The evening felt a little long; in fact wasn't over until 10:15pm, which did slightly put a damper on the euphoria, but otherwise the plays and the production as a whole was a resounding success. Obviously when there is such an eclectic mix of writing and performing styles, some plays are going to appeal to some people much more than others, and for me there were three stand-out pieces.


The first of these came at the end of the first act, and was a beautifully observed and hilarious look at modern healthy society through the eyes of two burly workmen, called 'Tea For Two' by Joe West and beautifully directed by Emma Bird. The two workmen Simon and Gary were given a enjoyably real and empathetic lease of life by Leo Arkin and Paul Wilson.


The second half was definitely better and slicker than the first in general, and also had my other two favourite plays in there. 'Constitutional' by Ian Gray was a superbly written and excellently measured monologue portrayal of an elderly widower sitting in his living room and telling a story of when he went for a walk by the lake and saw a young female decomposing dead body in the bushes.
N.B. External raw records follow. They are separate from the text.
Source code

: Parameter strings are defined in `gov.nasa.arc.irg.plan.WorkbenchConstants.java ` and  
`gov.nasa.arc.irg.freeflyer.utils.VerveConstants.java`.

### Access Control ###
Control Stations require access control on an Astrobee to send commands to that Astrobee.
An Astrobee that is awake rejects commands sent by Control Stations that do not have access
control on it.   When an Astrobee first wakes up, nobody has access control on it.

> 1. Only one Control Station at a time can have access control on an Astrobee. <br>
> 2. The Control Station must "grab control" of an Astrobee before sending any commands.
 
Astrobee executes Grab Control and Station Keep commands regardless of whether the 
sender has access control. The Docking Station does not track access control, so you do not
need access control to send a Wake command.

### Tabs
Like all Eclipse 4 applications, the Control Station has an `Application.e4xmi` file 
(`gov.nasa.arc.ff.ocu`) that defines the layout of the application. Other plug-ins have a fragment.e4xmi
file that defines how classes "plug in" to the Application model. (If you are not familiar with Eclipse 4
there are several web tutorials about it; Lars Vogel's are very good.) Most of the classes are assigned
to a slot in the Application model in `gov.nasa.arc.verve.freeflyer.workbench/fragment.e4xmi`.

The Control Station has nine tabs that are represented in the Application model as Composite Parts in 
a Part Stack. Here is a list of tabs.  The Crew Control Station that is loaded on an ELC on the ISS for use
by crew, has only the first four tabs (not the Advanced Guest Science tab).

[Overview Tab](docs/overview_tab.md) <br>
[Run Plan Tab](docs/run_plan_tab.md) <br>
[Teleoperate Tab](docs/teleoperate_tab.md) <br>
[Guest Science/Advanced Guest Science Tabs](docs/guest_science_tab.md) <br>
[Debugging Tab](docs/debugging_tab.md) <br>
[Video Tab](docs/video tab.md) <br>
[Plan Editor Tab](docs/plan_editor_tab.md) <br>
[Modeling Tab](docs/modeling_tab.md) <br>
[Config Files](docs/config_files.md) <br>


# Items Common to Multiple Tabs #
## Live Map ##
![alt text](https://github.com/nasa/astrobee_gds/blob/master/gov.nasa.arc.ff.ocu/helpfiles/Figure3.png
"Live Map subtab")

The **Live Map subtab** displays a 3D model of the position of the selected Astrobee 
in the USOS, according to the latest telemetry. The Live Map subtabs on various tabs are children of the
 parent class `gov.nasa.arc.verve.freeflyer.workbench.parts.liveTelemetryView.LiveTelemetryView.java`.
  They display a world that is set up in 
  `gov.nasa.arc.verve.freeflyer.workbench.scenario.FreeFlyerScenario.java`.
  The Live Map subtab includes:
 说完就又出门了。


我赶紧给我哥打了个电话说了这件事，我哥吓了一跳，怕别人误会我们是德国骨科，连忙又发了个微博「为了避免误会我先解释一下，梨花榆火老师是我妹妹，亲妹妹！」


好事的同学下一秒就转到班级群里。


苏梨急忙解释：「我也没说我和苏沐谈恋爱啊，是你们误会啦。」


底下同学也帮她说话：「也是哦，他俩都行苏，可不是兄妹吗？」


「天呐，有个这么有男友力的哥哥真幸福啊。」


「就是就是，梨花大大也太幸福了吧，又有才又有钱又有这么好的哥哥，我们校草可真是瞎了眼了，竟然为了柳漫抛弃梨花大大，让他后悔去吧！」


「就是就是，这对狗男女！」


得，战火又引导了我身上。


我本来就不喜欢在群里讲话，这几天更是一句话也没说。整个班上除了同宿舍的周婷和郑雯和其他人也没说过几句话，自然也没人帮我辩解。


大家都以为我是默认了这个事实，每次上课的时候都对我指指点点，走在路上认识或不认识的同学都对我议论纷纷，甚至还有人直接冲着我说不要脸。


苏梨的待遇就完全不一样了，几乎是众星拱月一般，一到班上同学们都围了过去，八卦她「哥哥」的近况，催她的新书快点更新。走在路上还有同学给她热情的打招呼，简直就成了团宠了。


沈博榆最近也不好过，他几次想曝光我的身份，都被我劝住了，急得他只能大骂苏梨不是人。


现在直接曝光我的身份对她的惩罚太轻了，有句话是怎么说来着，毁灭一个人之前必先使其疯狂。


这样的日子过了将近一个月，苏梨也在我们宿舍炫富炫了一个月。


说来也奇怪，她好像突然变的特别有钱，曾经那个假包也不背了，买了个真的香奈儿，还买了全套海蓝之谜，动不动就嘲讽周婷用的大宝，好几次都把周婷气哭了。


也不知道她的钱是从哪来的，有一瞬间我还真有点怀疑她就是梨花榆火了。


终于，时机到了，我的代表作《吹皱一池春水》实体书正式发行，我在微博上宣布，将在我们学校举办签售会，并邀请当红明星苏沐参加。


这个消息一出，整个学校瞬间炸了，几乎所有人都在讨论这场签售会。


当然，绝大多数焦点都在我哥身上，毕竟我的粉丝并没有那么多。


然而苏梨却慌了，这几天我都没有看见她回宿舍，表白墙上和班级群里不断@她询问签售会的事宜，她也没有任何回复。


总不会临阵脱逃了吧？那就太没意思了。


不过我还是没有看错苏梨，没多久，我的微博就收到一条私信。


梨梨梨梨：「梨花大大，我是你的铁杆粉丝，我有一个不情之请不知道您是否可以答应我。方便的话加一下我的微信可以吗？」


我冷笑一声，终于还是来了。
This gentle comedy takes you wonderfully on this journey with him, and yet all the time we never really quite know whether or not he is actually talking to real people or hallucinating, such was the genius of the writing. Even at the very end, a superb tag-line, we were still not sure of either his mental state or his culpability. Royston Mayoh's sensitive and human portrayal of early-stage dementia was utterly realistic, and combined with excellent direction by John Tueart this was the best play of the evening.


Finally my third favourite came from the pen of Jayne Marshall, who confesses not to be very comfortable when writing comedy and yet all the plays I have thus far seen of hers, and I've seen quite a few, have elements of wonderfully measured and observed comedy in them. This play, 'Common Ground' was no exception. We see Sarah (Sophie Tolland) waiting at Manchester airport baggage claim for her suitcase which has been lost en route from Spain. She is obviously upset as she comfort drinks and eats, and then, as she decides that this is the right moment for her latest vlog she starts telling the camera perhaps a little more than she would have done had she not been emotionally disturbed. Again, superb acting from Sophie and tight directing by Patrick McConnell made this piece immensely watchable and relatable.


One thing I will say though in general was that during some of the plays I had difficulty in hearing. I wasn't the only one to remark on this either. The theatre at 53Two is not a large one, and projecting a voice to the back of their auditorium is by no means a big ask; however, it seemed that several of this evening's cast were unable to do so, and as such I missed some of the quieter sections of speech. That was such a shame, when the evening was so well put together and produced in every other respect.